20th March 2008
Developments Since the Fourth WTO Ministerial Conference
Agriculture and services are the only areas where negotiations on further trade liberalisation are mandated in the WTO Agreements themselves. These talks started on schedule in 2000, but no noticeable progress was made until broader negotiations were launched in November 2001.
At Doha, ministers struggled to find a compromise acceptable to all WTO Members, who were (and continue to be) utterly divided over how to deal with agricultural export subsidies. The EU — a liberal user of this export competition tool — rejected the draft language presented to ministers, which called for the reduction of export subsidies “with a view to phasing [them] out”. The phrase emerged from prolonged negotiations with the qualification that the talks must be carried out “without prejudging the outcome of the negotiations.” Thus, while many agricultural exporters rejoiced in finally getting a ‘commitment’ to the elimination of export subsidies, the EU and countries such as Japan, Norway and Switzerland have since stressed that Members are only committed to ‘working in the direction of’ such elimination and have not agreed to a deadline for reaching the goal.
Another ambiguous point is which export subsidies the negotiations would aim to phase out.
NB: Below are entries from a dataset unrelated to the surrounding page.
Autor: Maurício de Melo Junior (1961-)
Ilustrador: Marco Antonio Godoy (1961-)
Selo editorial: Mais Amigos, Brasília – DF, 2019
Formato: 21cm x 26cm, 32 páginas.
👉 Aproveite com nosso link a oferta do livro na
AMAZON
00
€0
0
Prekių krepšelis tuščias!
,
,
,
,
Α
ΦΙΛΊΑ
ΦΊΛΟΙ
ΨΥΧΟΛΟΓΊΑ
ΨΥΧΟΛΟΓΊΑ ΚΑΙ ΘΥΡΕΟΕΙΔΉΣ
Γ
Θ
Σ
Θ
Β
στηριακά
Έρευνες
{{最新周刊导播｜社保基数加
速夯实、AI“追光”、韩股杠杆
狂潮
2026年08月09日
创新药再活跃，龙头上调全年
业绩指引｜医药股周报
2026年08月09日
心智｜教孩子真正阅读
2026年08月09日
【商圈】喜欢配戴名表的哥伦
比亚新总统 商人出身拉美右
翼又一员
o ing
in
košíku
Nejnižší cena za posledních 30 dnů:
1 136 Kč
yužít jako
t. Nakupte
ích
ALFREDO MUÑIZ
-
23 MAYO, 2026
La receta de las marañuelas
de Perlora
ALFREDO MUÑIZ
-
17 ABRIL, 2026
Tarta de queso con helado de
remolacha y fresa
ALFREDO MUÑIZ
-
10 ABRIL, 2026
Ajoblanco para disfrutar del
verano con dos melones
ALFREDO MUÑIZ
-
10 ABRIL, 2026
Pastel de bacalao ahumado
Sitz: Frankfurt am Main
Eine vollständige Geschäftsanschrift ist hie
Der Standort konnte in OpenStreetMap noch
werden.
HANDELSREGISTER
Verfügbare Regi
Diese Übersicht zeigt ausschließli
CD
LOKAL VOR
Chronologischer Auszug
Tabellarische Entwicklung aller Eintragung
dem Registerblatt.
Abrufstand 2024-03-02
In an uneasy compromise between the US position that the talks should focus on export subsidies and the EU demand that they cover all forms of export support (including export credit schemes, which the US is a main user of), the Ministerial Declaration speaks of “all forms of export subsidies.” The negotiations are also to aim at “substantial reductions in trade-distorting domestic support.” While some Cairns and Like-minded Group members regard this mandate as a potential gate for negotiations on all categories of subsidies, Members such as the Europeans and Japan maintain that it only refers to support notified under the Amber Box of trade-distorting subsidies (comprising production-linked subsides, price support, etc.).